(GIVEN PASSAGE begins)
Jo Luck, who's headed the organization as president and CEO since 1992, will step away from the CEO role to be president and begin work on a book about Heifer.

Retired Little Rock banker Charles Stewart will serve as interim CEO. A search committe will find a permanent successor.

NEWS RELEASE

Heifer International announced today that Jo Luck, president and chief executive officer, is beginning a new role, as president, stepping away from her position as chief executive to write a book about her experiences with the global hunger and poverty organization
 
“Under Jo Luck’s leadership, Heifer International has grown into one of the world’s most prominent hunger and poverty partners,” said Heifer International Board Chair Doug Smith. “But we are very excited by this new opportunity and role, where she will mirror Heifer’s work, Passing on the Gifts of her knowledge and wisdom through a book about her two-decade journey that has taken her around the globe.”
 
At the same time, Smith announced the board had asked former Heifer board chair and retired Little Rock Regions Bank executive Charles O. Stewart to serve as interim CEO.
(GIVEN PASSAGE ends)
(ENTRIES SUPPLIED begins)
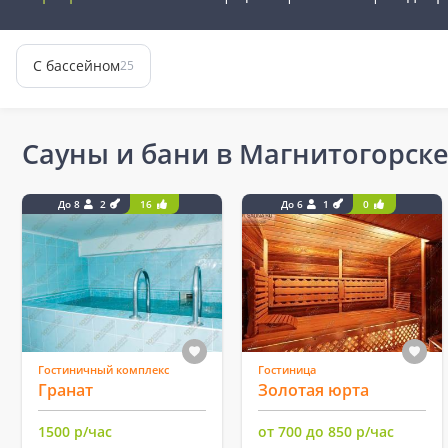
С бассейном
25
Сауны и бани в Магнитогорск
До 8
2
16
До 6
1
0
Гостиничный комплекс
Гостиница
Гранат
Золотая юрта
1500 р/час
от 700 до 850 р/час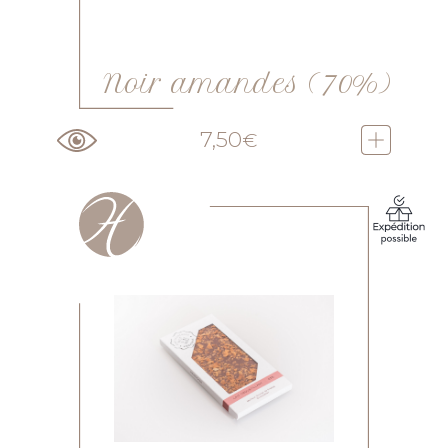
Noir amandes (70%)
7,50
€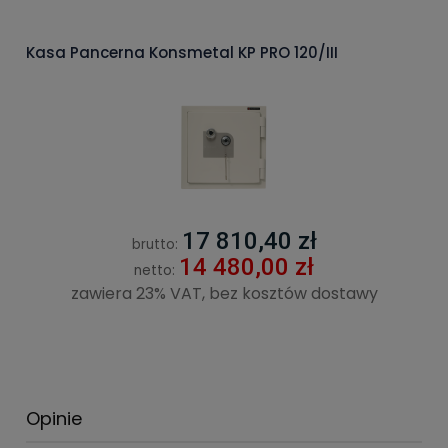
Kasa Pancerna Konsmetal KP PRO 120/III
17 810,40 zł
brutto:
14 480,00 zł
netto:
zawiera 23% VAT, bez kosztów dostawy
Opinie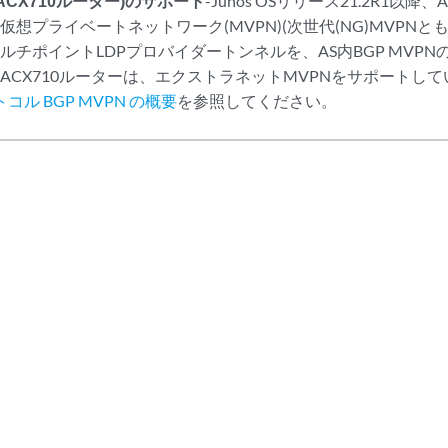
N(ACX710ルーター)のサポート
-Junos OSリリース21.2R1以降
仮想プライベートネットワーク(MVPN)(次世代(NG)MVPN
ルチポイントLDPプロバイダートンネルを、AS内BGP MVP
ACX710ルーターは、エクストラネットMVPNをサポートし
コル BGP MVPN の概要
を参照してください。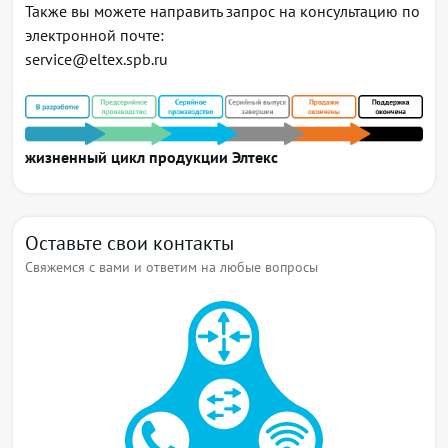
Также вы можете направить запрос на консультацию по
MSTP)
электронной почте:
Поддержка DHCP Snooping для бридж-доменов
service@eltex.spb.ru
Протокол LLDP
Поддержка EVPN/MPLS
Поддержка EVPN/VXLAN
Протоколы и функции уровня L3
жизненный цикл продукции Элтекс
Поддержка статической unicast-маршрутизации
IPv4, IPv6
Поддержка протокола IS-IS
Поддержка OSPFv2, OSPFv3
Оставьте свои контакты
Поддержка Border Gateway Protocol (BGP)
Свяжемся с вами и ответим на любые вопросы
Поддержка BGP Route Reflector, BGP Additional
Path
Поддержка BGP FlowSpec для IPv4 unicast
Поддержка фильтрации маршрутов (routemap,
prefix-list)
Поддержка маршрутизации по политикам (Policy-
based routing, PBR)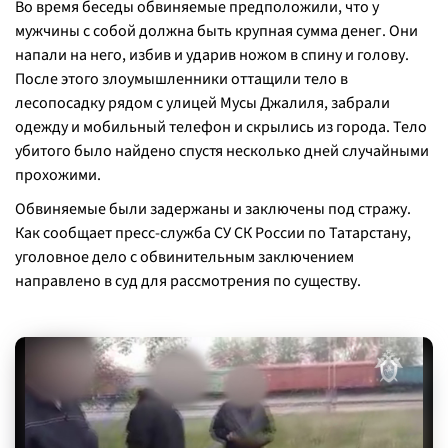
Во время беседы обвиняемые предположили, что у
мужчины с собой должна быть крупная сумма денег. Они
напали на него, избив и ударив ножом в спину и голову.
После этого злоумышленники оттащили тело в
лесопосадку рядом с улицей Мусы Джалиля, забрали
одежду и мобильный телефон и скрылись из города. Тело
убитого было найдено спустя несколько дней случайными
прохожими.
Обвиняемые были задержаны и заключены под стражу.
Как сообщает пресс-служба СУ СК России по Татарстану,
уголовное дело с обвинительным заключением
направлено в суд для рассмотрения по существу.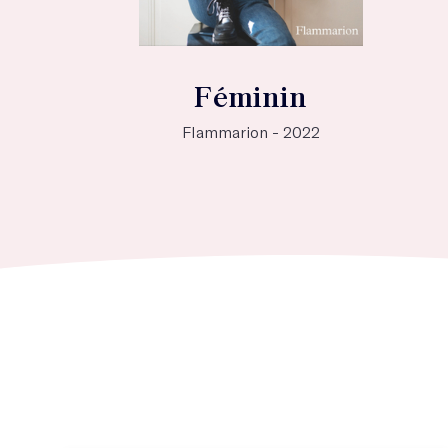
Féminin
Flammarion - 2022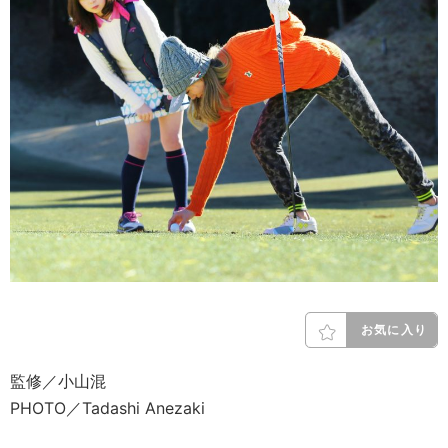
お気に入り
監修／小山混
PHOTO／Tadashi Anezaki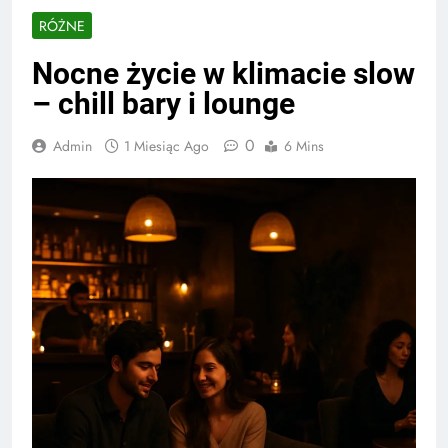
RÓŻNE
Nocne życie w klimacie slow
– chill bary i lounge
0
Admin
1 Miesiąc Ago
6 Mins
(ENTRIES SUPPLIED ends)
● **TASK A**
Answer these questions using the Heifer International announcement:
(i) Since what year has Jo Luck headed the organization?
(ii) Who is the board chair quoted in the announcement?
(iii) What kind of business did Charles O. Stewart retire from as an executive?
● **TASK B**
In the Heifer International announcement, rewrite the paragraph beginning "Under Jo Luck's leadership" in a shorter form that keeps its main facts.
● **TASK C**
From the Heifer International announcement, transcribe the part that opens with the words containing "Jo Luck, who's" and closes with "a permanent successor.".

● **TASK ANSWER A**
(i) 1992
(ii) Doug Smith
(iii) A bank. He is a retired Little Rock Regions Bank executive.

● **TASK ANSWER B**
Board Chair Doug Smith said that Heifer International grew under Jo Luck's leadership into one of the world's most prominent hunger and poverty partners. He said the board is excited about her new role, in which she will pass on her knowledge and wisdom through a book about her two-decade journey around the globe.

● **TASK ANSWER C**
Jo Luck, who's headed the organization as president and CEO since 1992, will step away from the CEO role to be president and begin work on a book about Heifer.

Retired Little Rock banker Charles Stewart will serve as interim CEO. A search committe will find a permanent successor.